* _PAGE_:
----------

But you know what? You don’t care. The movie is just that fun. So many scenes stand out as just being uproariously ridiculous, like when Madmartigan and Willow go swooping through the snow, with Madmartigan ultimately getting turned into a solid block of snow. It’s silly, it involves sword fighting, and it’s amazing. Time and again the film delivers huge action scenes that are infused with all kinds of silliness, and as a viewer I really didn’t mind. It just works. Part of what makes it work is that a great decision was made to leave virtually no time for the viewer to sit back and reflect on the plot. It’s just action followed by more action followed by hilarity, all in a continuous cycle. Another part that makes it work is that it is so genuinely humorous. Only rarely do the attempts at humor fall flat.

What does’t work so well is finding the audience. It’s clearly aimed at kids–Lucas himself apparently said so–but there is some pretty creepy stuff like the dark magic or some weird transforming trolls that are super gross. Also, there were clearly some scenes in which you as a viewer are supposed to be taking the movie more seriously… but you just can’t because of the context of the whole movie. It at times wants to be an epic fantasy, but it has sold itself so much on the comedy side that it can’t rebrand itself enough to be taken as seriously as it would like.

----------

* _DATASET EXCERPT_:
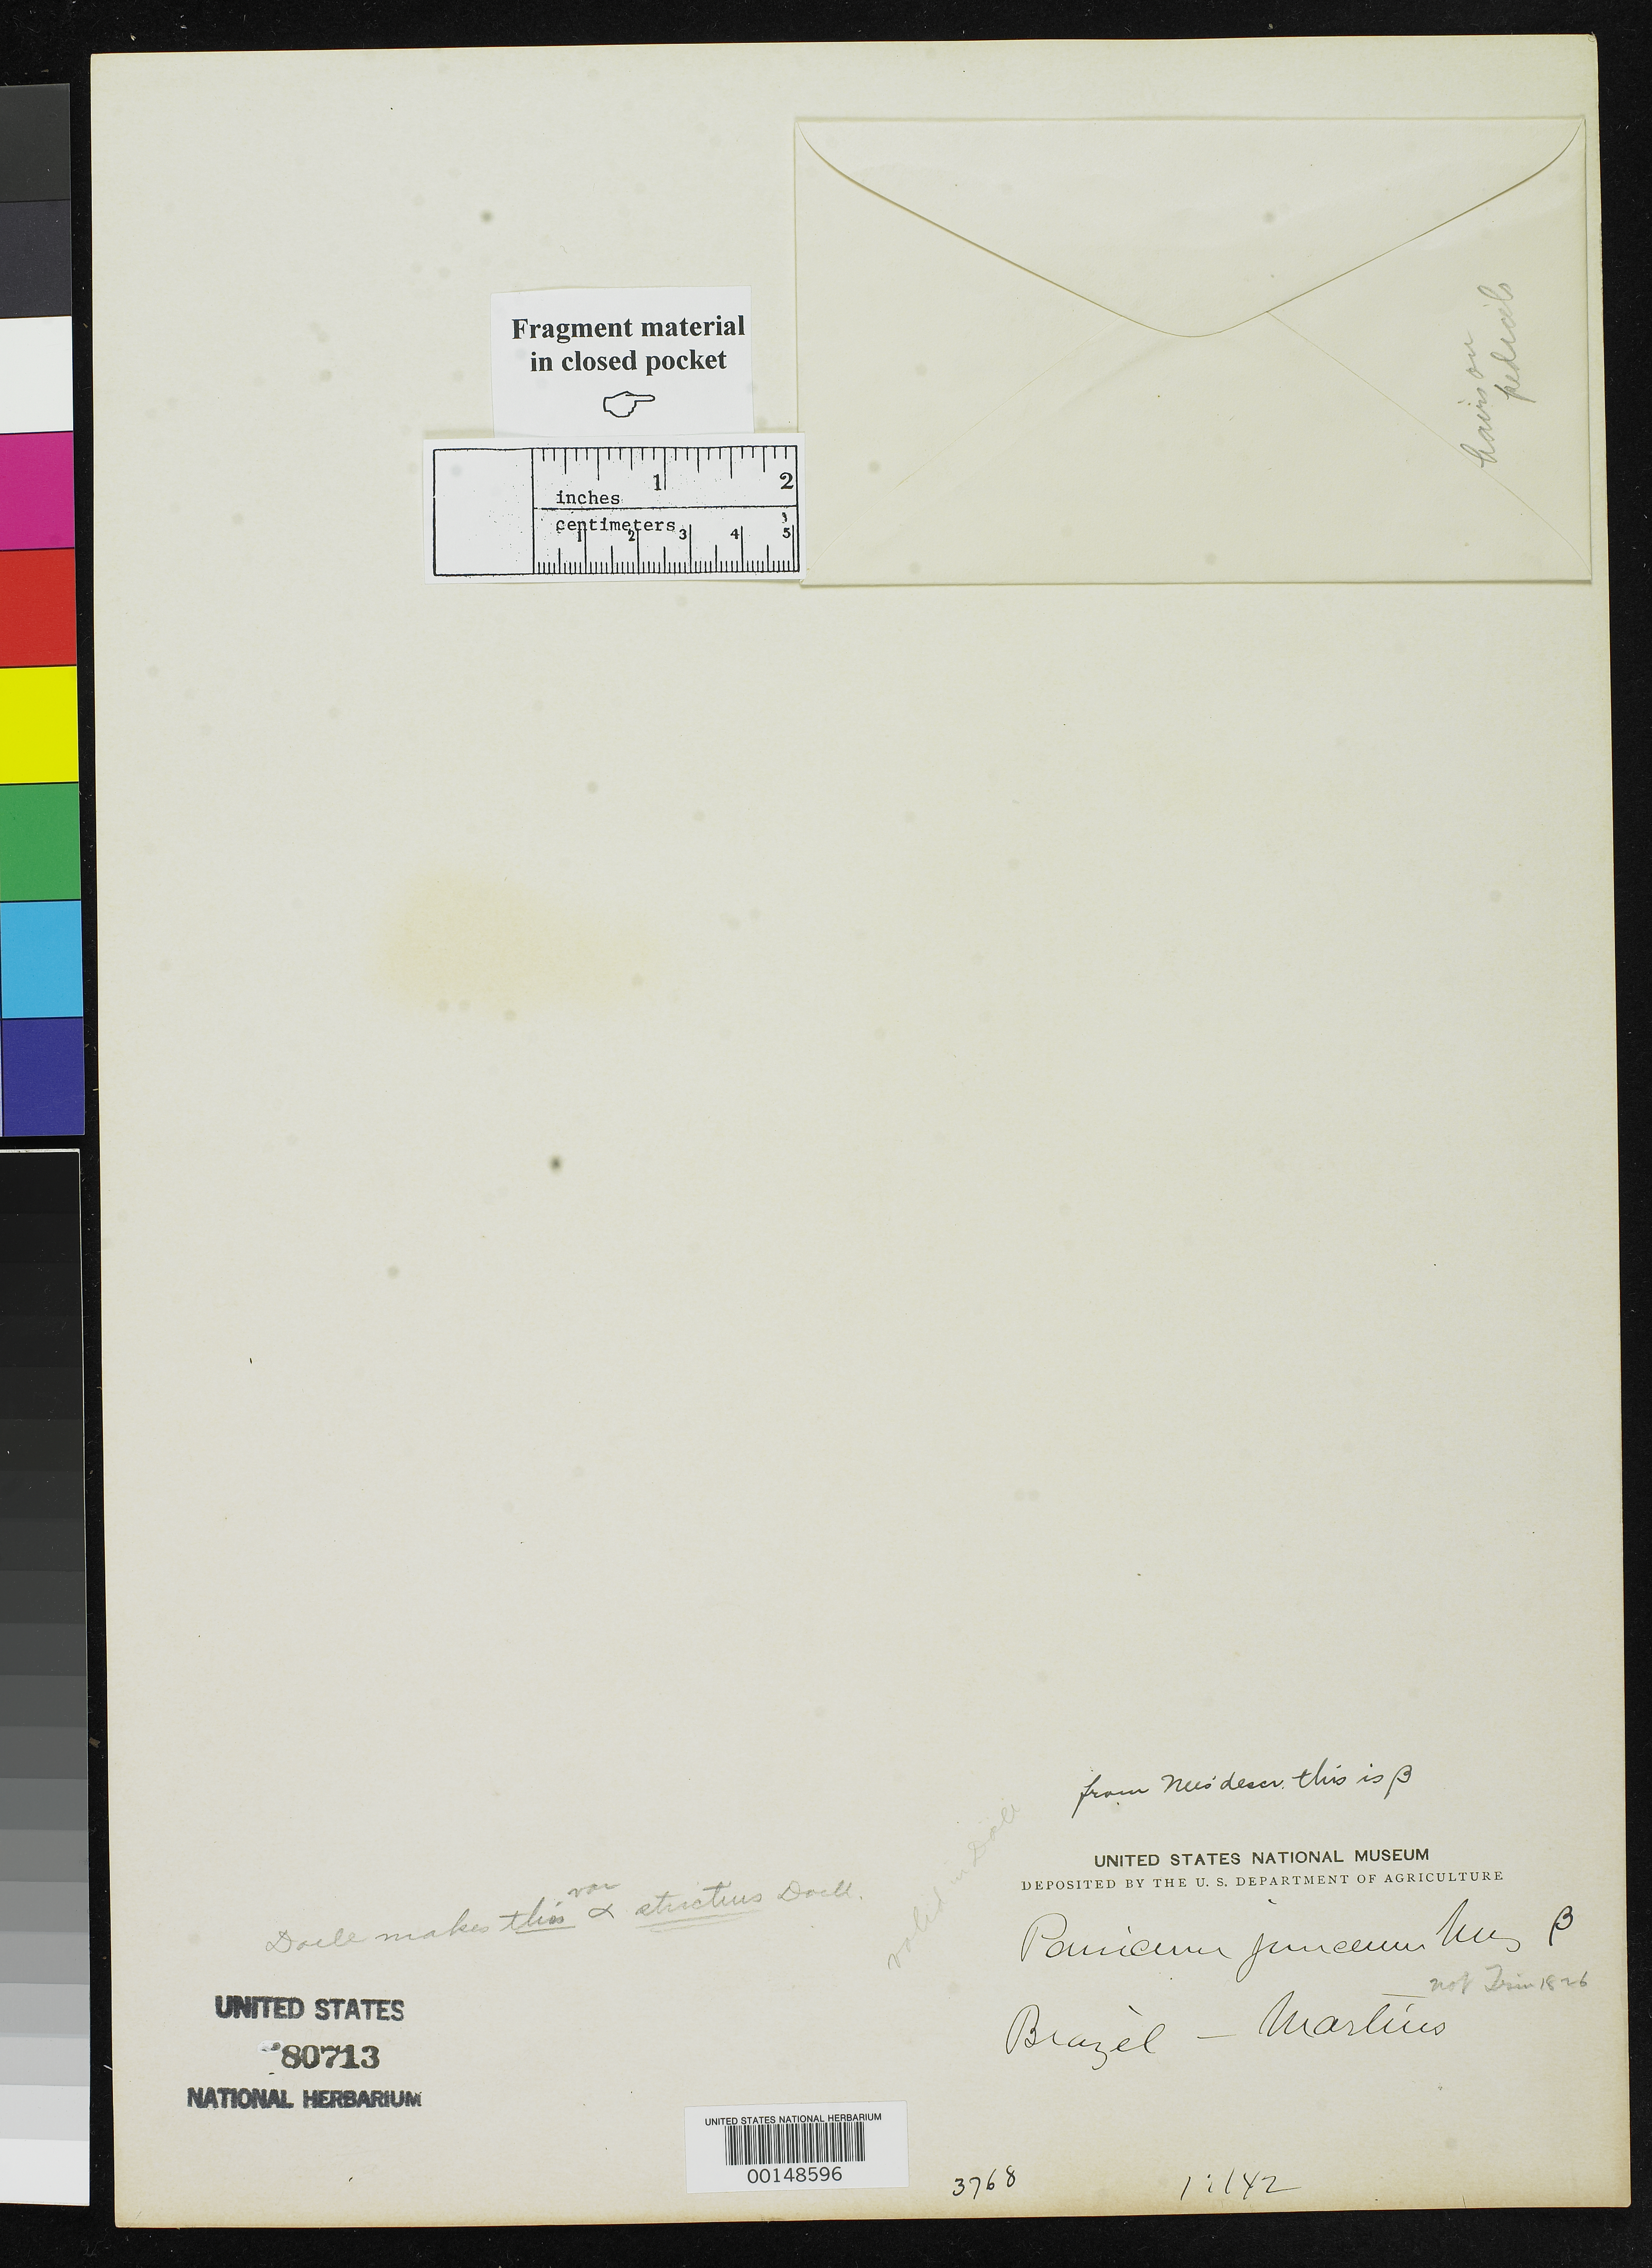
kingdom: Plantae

----------

* _THE TASKS_:
A: In the movie review, what happens to Madmartigan at the end of the scene where he and Willow swoop through the snow?
B: Name every person or character mentioned in the movie review.

* _RESPONSES FOR EACH TASK_:
A: He is turned into a solid block of snow.

B: Madmartigan, Willow, Lucas